I have a paired-end data from "sureselect methyl-seq target enrichment system" which is a kind of Bisulfite sequencing data produced in a similar manner as RRBS as far as I understand.
However, after aligning with Bismark with the default Bowtie2, I found that there is a really large bias for the read mapped to the positive strand and to the negative strand, just as shown below:
Number of sequence pairs with unique best (first) alignment came from the bowtie output:
CT/GA/CT: 1073089 ((converted) top strand)
GA/CT/CT: 6013 (complementary to (converted) top strand)

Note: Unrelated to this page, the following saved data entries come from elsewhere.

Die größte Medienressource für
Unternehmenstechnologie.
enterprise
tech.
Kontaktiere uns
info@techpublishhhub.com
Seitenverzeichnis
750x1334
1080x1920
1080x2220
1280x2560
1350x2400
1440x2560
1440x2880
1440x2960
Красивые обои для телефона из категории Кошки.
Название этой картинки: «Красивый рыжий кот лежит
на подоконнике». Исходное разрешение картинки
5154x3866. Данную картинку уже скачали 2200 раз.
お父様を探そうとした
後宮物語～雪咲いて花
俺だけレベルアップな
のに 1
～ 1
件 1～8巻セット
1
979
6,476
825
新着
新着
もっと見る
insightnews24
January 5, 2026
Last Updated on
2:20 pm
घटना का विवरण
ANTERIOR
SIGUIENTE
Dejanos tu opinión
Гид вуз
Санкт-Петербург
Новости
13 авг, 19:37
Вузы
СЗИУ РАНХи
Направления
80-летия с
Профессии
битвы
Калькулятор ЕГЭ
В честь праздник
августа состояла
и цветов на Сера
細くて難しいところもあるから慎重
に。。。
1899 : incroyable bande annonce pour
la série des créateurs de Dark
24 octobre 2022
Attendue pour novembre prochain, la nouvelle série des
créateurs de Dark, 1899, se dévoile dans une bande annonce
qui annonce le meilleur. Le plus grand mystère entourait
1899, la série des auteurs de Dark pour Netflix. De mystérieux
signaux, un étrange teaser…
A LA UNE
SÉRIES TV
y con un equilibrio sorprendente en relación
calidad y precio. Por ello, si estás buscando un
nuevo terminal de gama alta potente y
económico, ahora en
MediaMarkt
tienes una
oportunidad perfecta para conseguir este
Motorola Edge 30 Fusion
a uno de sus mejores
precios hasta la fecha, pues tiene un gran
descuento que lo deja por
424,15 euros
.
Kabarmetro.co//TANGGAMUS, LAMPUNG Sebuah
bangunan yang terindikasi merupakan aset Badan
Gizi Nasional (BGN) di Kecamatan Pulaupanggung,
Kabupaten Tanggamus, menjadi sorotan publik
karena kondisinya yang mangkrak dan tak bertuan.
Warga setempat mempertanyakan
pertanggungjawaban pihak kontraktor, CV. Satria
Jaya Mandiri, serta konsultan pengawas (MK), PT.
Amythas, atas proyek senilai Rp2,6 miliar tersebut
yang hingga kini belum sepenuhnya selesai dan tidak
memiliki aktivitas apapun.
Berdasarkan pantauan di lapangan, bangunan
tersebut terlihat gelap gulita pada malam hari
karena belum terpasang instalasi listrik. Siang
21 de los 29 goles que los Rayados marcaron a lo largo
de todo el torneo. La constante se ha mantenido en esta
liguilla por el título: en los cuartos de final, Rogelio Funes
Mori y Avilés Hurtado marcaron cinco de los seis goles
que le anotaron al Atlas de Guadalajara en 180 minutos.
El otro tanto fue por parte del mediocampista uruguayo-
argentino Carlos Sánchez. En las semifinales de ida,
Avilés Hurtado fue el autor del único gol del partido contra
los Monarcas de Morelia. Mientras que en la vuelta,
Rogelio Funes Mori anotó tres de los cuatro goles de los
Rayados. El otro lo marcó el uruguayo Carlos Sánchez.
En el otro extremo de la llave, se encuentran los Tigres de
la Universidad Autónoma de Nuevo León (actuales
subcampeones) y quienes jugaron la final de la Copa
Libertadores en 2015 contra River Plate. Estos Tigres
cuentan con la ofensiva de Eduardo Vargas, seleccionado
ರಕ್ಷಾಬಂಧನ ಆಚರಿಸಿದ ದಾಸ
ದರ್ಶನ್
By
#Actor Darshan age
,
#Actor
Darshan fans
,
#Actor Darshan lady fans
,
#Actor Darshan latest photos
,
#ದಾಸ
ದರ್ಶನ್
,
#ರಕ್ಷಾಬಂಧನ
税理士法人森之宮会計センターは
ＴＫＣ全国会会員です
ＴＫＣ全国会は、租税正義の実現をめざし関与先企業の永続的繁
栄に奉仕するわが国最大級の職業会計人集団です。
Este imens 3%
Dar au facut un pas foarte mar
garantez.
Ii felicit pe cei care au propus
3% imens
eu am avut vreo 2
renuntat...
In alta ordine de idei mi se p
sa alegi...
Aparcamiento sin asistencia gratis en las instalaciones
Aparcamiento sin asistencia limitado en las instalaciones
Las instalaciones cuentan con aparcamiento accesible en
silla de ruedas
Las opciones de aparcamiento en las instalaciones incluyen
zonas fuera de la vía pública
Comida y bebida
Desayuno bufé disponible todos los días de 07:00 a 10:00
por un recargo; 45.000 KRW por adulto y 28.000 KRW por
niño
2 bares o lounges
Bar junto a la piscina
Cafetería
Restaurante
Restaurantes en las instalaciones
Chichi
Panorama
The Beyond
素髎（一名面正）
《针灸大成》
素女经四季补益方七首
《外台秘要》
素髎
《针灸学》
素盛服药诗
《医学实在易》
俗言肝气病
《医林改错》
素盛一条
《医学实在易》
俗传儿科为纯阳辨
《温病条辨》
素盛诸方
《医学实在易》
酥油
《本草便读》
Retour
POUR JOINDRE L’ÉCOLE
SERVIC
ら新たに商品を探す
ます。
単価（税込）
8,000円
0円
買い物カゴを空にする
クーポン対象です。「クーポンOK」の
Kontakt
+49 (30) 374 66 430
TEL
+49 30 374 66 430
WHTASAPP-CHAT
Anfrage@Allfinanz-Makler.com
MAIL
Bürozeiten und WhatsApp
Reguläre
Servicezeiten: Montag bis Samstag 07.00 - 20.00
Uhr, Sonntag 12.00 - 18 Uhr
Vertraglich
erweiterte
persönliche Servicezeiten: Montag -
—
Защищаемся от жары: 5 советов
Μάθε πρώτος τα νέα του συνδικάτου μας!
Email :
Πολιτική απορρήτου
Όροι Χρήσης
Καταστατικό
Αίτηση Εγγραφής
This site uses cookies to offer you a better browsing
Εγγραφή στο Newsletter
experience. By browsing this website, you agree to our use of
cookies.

GA/CT/GA: 94492 (complementary to (converted) bottom strand)
CT/GA/GA: 24124100 ((converted) bottom strand)
I know maybe I should use the default directional option after finding the non-directional option will lead to something like this but I am showing this to illustrate that there is really a big discrepancy between the alignment to the top strand and the alignment to the bottom strand.
And after doing methylation extraction and having the genome-wide cytosine report, I get something like the following:
chr12 120250754 + 1 1 CG CGC
chr12 120250755 - 103 9 CG CGC
chr12 120250870 + 0 0 CG CGG
chr12 120250871 - 59 2 CG CGT
chr12 120250913 + 0 0 CG CGA
chr12 120250914 - 27 0 CG CGA
As far as my understanding, there should not be that large bias in the number of reads in positive strand and in negative strand. I have trimmed my data before running alignment and I used almost default setting with Bismark. I would like to know having this kind of result is because of the data quality or because of my way of handling this kind of data. I would also like to know that whether there is a way to handle this problem if it happened because of data quality.
Thank you!
I'm working with the same kit and get the same results using trim_galore with --paired and bismark with bowtie2 and -N 1 (directional is the default). No idea why...
Seems that we are having the same problem .... Not sure whether it is because of data quality ... Do you also have a larger number of aligned read in the bottom strand?